Seoul studies Pyongyang’s missile moveSouth Korea’s military said on Thursday that North Korea has deployed at least one intermediate-range ballistic missile near the eastern port city of Wonsan, raising the possibility that the North will launch the medium-range mobile ballistic missile for the first time to mark the birthday celebration of Kim Il Sung on Friday.
When asked about Yonhap News Agency’s report, which said that North Korea has deployed one or two Musudan mid-range ballistic missiles, Moon Sang-gyun, a spokesman at the Ministry of National Defense, said the military has beefed up its surveillance of Pyongyang’s activities.

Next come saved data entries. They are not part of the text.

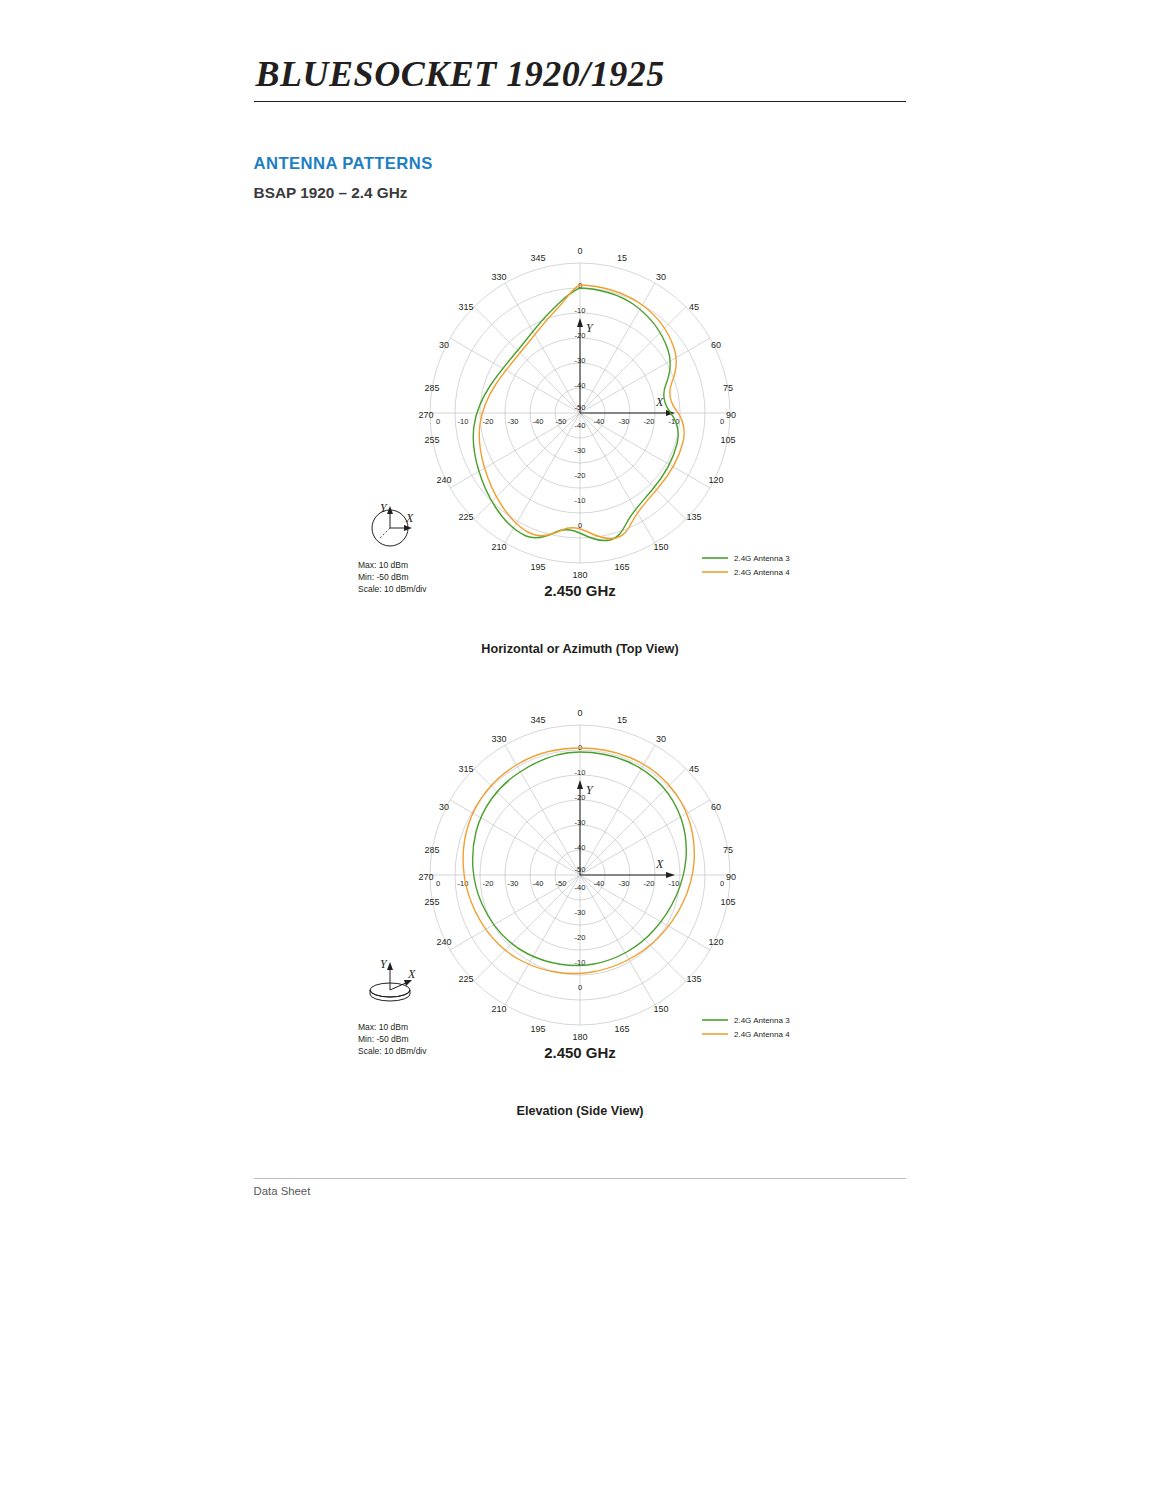BLUESOCKET 1920/1925
Antenna Patterns
BSAP 1920 – 2.4 GHz
0 15 30 45 60 75 90 105 120 135 150 165 180 195 210 225 240 255 270 285 30 315 330 345 0 -10 -20 -30 -40 -50 -40 -30 -20 -10 0 0 -10 -20 -30 -40 -50 -40 -30 -20 -10 0 Y X Y X Max: 10 dBm Min: -50 dBm Scale: 10 dBm/div 2.450 GHz 2.4G Antenna 3 2.4G Antenna 4
Horizontal or Azimuth (Top View)
0 15 30 45 60 75 90 105 120 135 150 165 180 195 210 225 240 255 270 285 30 315 330 345 0 -10 -20 -30 -40 -50 -40 -30 -20 -10 0 0 -10 -20 -30 -40 -50 -40 -30 -20 -10 0 Y X Y X Max: 10 dBm Min: -50 dBm Scale: 10 dBm/div 2.450 GHz 2.4G Antenna 3 2.4G Antenna 4
Elevation (Side View)
Data Sheet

The intelligence agencies of South Korea and the United States recently spotted North Korea’s deployment of an intermediate-range missile, which was loaded onto a transporter-erector-launcher (TER), a missile-launching vehicle.
Moon also added that there is a possibility that the North will conduct its fifth nuclear test anytime now, as the North’s nuclear test site, Punggye-ri, in North Hamgyong, has finished preparation.
“It is highly likely that North Korea will try to consolidate its power inside the country by an armed protest, as [April] 15th is the North’s largest celebration of the “Day of the Sun” and the 7th congress is upcoming,” a source at the defense ministry said, referring the 104th birthday of the late founder Kim Il Sung on April 15.
After North Korean leader Kim Jong-un’s order on March 15 to test a nuclear warhead and ballistic missile, the possibility of a fifth nuclear test and a ballistic missile launch, which are banned under the UN Security Council resolution, has dramatically risen.
CNN also reported late Tuesday that U.S. intelligence satellites detected signs that the North is preparing to launch a mobile ballistic missile, most likely to be a Musudan missile, which could potentially hit Guam and Shemya Island in the outer reaches of Alaska’s Aleutian chain.
If the North carries out the launch, it would mark the first time that North Korea launched a medium- or long-range ballistic missile from a mobile launcher, which is seen as a top threat by Washington.
In order to fire a Musudan missile, with a range around 3,500 kilometers (2,175 miles), the North has to declare a no-sail zone and a no-fly zone to protect ships and planes in operation.
However, it has not taken such a step nor informed the International Maritime Organization about the country’s plan for a missile launch.
If Pyongyang does move ahead, it will provoke strong protest from the international community, which has already punished the North with the strongest-ever UN sanctions after its fourth nuclear test and a long-range missile test earlier this year.